Question 9.1: Evaluate the scattering matrix of the directional bridge in ......
Evaluate the scattering matrix of the directional bridge in Fig. 9.3 and show that the signal on the matched meter is proportional to the DUT reflectance.
The scattering matrix of the bridge coupler can be conveniently derived from the resistance matrix, that can be evaluated by inspection as:
R =\left(\begin{array}{ccc} 2 R_0 & 2 R_0 & R_0 \\ 2 R_0 & 3 R_0 & 2 R_0 \\ R_0 & 2 R_0 & 2 R_0 \end{array}\right).
Using:
S =\left( R -R_0 I \right)\left( R +R_0 I \right)^{-1},
we obtain:
S =\left(\begin{array}{ccc} 0 & \frac{1}{2} & 0 \\ \frac{1}{2} & 0 & \frac{1}{2} \\ 0 & \frac{1}{2} & 0 \end{array}\right).

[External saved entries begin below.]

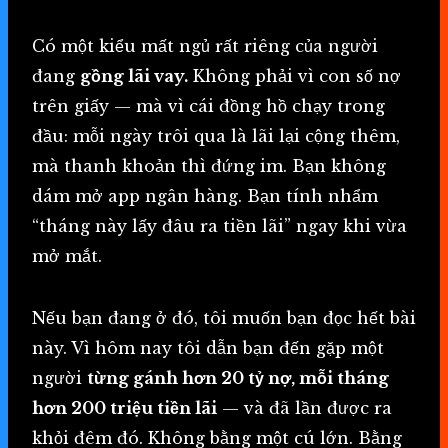
Có một kiểu mất ngủ rất riêng của người
đang
gồng lãi vay.
Không phải vì con số nợ
trên giấy — mà vì cái đồng hồ chạy trong
đầu: mỗi ngày trôi qua là lãi lại cộng thêm,
mà thanh khoản thì đứng im. Bạn không
dám mở app ngân hàng. Bạn tính nhẩm
“tháng này lấy đâu ra tiền lãi” ngay khi vừa
mở mắt.
Nếu bạn đang ở đó, tôi muốn bạn đọc hết bài
này. Vì hôm nay tôi dẫn bạn đến gặp một
người
từng gánh hơn 20 tỷ nợ, mỗi tháng
hơn 200 triệu tiền lãi
— và đã lần được ra
khỏi đêm đó. Không bằng một cú lớn. Bằng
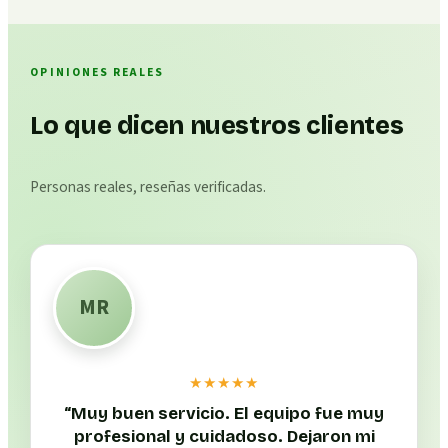
OPINIONES REALES
Lo que dicen nuestros clientes
Personas reales, reseñas verificadas.
MR
★★★★★
“
Muy buen servicio. El equipo fue muy
profesional y cuidadoso. Dejaron mi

The coupling bridge therefore operates like a 3dB coupler between ports 1 and 2, while port 3 is isolated, and a 3dB coupler between ports 2 and 3, port 1 being isolated; the bridge is moreover matched at all ports. In scalar form, we have:
\begin{aligned} b_1 & =\frac{1}{2} a_2 \\ b_2 & =\frac{1}{2} a_1+\frac{1}{2} a_3 \\ b_3 & =\frac{1}{2} a_2 . \end{aligned}
However, the voltmeter is matched and therefore a_3=0 and b_2=a_1 / 2; moreover, a_2=\Gamma_{\text {DUT }} b_2. We therefore have:
\begin{aligned} b_3 & =\frac{1}{2} a_2=\frac{1}{2} \Gamma_{ \text{DUT} } b_2=\frac{1}{4} \Gamma_{ \text{DUT} } a_1 \\ \frac{b_3}{a_1} & =\frac{1}{4} \Gamma_{ \text{DUT} }. \end{aligned}
Thus a measurement of the ratio b_3 / a_1 is proportional to the load reflectance. If the DUT is connected at port 1 and the RF source at port 2, b_1=a_2 / 2=b_3; thus the power wave measured by the voltmeter coincides with the power wave entering the DUT. In conclusion, two cascaded coupling bridges allow the incident and reflected waves to be measured at the DUT port.